– Вау, да у нас тут нетленка! Все сюда, скорее!
Тссссс. Вопреки устоявшейся в большом мире уверенности в том, что мертвецы не потеют, труп покрылся испариной, а как только тихое шипение переросло в колкое потрескивание, на холодной коже проступила едва заметная изморозь.
– Вау! Вот это эффект! Скорей, скорей!
– Та шо ты кипишуешь? Тута мы.
– Да здесь как в печке!
– Точно.
– Не толпитесь, пропустите госпожу.
В толпе ярко-синих огней включился один нежно-розовый и медленно подплыл к лицу мертвеца. Теплый свет смягчил строгие черты, наделив их иллюзией живости, при этом незамутненные тленом глаза цвета абсента казалось, смотрели прямо вглубь розового огня.
«О! Дева юная, спустись в мою могилу,
Окутай паутиной страстных снов.
Влюбись в меня…»
– Он что, правда, жив?
– Да ладно, мне уже лет десять, а он здесь ещё раньше.
– Ты прав, человек без воздуха не проживёт так долго.
– Кто же он? А, главное, почему не отзывается?
– Думаю, он немного не такой, как мы.
«И снова, устами младенца…»
– Ты погляди! Энциклопедист думает, тут и без твоей думалки всё ясно.
– Что тебе понятно?
– Да, что?
– Линять отсель надобно. Вот шо.
– С чего бы, лежит человек, не трогает никого, может он даже не слышит нас. Не зря же я за столько лет так и не дозвался, ясное дело не слышит.
– На другой волне он.
– Да.
Одобрительно взвыв, сразу несколько синих огней согласно запрыгали, затем один приблизился к надолго зависшему перед лицом мертвеца розовому огню.
– Госпожа, вы самая опытная среди нас. Что скажете?
– Скажу? – розовый огонь казалось, встрепенулся, вырванный из глубокой задумчивости. – Скажу, что всё в этом человеке кажется мне странно знакомым.

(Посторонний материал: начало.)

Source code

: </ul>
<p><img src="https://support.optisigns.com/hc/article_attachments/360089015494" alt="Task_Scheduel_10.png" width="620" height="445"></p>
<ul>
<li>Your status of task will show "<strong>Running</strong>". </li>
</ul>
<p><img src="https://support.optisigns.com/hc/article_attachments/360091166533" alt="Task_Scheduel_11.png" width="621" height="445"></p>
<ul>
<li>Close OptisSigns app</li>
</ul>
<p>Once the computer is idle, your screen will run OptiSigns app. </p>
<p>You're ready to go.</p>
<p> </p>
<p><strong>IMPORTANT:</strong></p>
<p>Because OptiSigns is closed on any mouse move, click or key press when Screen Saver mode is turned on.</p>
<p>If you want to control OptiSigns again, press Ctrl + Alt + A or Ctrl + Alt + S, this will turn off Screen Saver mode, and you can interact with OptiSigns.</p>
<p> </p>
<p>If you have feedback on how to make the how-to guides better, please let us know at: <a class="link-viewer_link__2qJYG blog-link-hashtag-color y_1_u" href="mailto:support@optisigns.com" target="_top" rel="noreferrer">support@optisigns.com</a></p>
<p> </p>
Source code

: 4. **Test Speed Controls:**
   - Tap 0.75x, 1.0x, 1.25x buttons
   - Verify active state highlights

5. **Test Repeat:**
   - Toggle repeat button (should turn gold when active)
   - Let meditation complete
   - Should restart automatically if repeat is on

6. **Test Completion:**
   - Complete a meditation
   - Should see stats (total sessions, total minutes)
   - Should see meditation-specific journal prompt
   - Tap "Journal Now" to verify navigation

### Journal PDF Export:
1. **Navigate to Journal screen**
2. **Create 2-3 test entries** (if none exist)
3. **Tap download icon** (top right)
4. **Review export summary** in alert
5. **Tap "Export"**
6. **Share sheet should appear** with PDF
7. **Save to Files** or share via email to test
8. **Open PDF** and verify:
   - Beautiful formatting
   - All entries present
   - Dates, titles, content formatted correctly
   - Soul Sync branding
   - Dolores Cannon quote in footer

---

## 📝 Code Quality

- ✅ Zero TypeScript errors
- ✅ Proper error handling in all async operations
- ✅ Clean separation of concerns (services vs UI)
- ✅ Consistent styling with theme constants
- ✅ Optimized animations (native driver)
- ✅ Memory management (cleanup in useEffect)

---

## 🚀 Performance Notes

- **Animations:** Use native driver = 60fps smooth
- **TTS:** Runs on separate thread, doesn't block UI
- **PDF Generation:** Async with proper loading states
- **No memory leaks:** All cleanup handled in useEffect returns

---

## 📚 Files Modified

А вы, господа, кому-нибудь из вас не доводилось встречаться с ним при жизни? Будьте так любезны, присмотритесь внимательнее.
«Ха-ха-ха. Вам бы меня не узнать! Меня все знают…. Все».
Розовый огонь предупредительно отлетел дальше, дав больше свободного места остальным. Из-за смены освещения лицо мертвеца снова изменилось. В холодном свете черты заострились и стали жестче, злее.
– Что-то не по себе мне от него, давайте убираться отсюда.
– Нечего было и соваться, что ждать от того, на ком даже сорняк не пророс.
– Что ты сказал?
– Земля там черная, ты не заметил?
– Господа, бежим! Скорее! Бежим отсюда.
Синие огни заметались в беспорядке и особенно быстро после того, как заметили исчезновение розового огня и тоже исчезли. В кромешной тьме зеленые глаза блеснули смехом.
«Так вот. Лежите смирно теперь, без желаний и разговоров, как и положено вам. Лежите и не беспокойте того, кого будить не следует».
Четыре
Кап, кап, кап, кап…. Хрясть! Бум! Хлоп! Шшшшшш, плюх. Ливень, равного по силе которому не помнят даже старожилы, размыл черную землю, разлились берега мелкой речушки, с оглушительным треском вывернулись кудрявые корни и подняли на свет божий то, что таилось глубоко в недрах земли, и должно было пребывать там нетронутым в веки вечные. Мягко покачиваясь на темных клокочущих водах, отправились страшные суда в плавание. Не для каждого из них плавание получилось долгим. Многие, зачерпнув холодной воды, заклевали носом и отправились прямиком на дно. Однако и ливень когда-нибудь прекращается, утихла река, и пробившееся сквозь истончившиеся тучи солнышко заглянуло в темные обиталища людей прошлых времен. Возрадовались призраки и, притянутые великой силой природы покинули свои промокшие домовины и растворились в ярком свете.
«Кто-нибудь, задерните шторы!»
В тот же миг, будто подчинившись грозному приказу, на воду опустился туман и не рассеялся он аж до следующего дня, когда бурная река растворилась в темной глубине спокойного утреннего моря.
– Мама, мамочка, смотри, кораблик!
– Не показывай пальцем!
– Ну, посмотри!
– Где? Ох, ты ж, боже мой! Пойдем отсюда, скорее.
– Но кораблик…
– Это плохой кораблик… – «Почему же, сам по себе кораблик не так уж плох, жить можно». – … очень плохой, в нём лежит страшный, черный дядька. Он как выскочит и как заорет: "Отдай моё сердце!"
– Аааа, мамочка, спаси!
– Не пугай сестру.
– Почему это? Папа говорит, что бояться живых надо.
– Здесь не папа, а я говорю, что делать.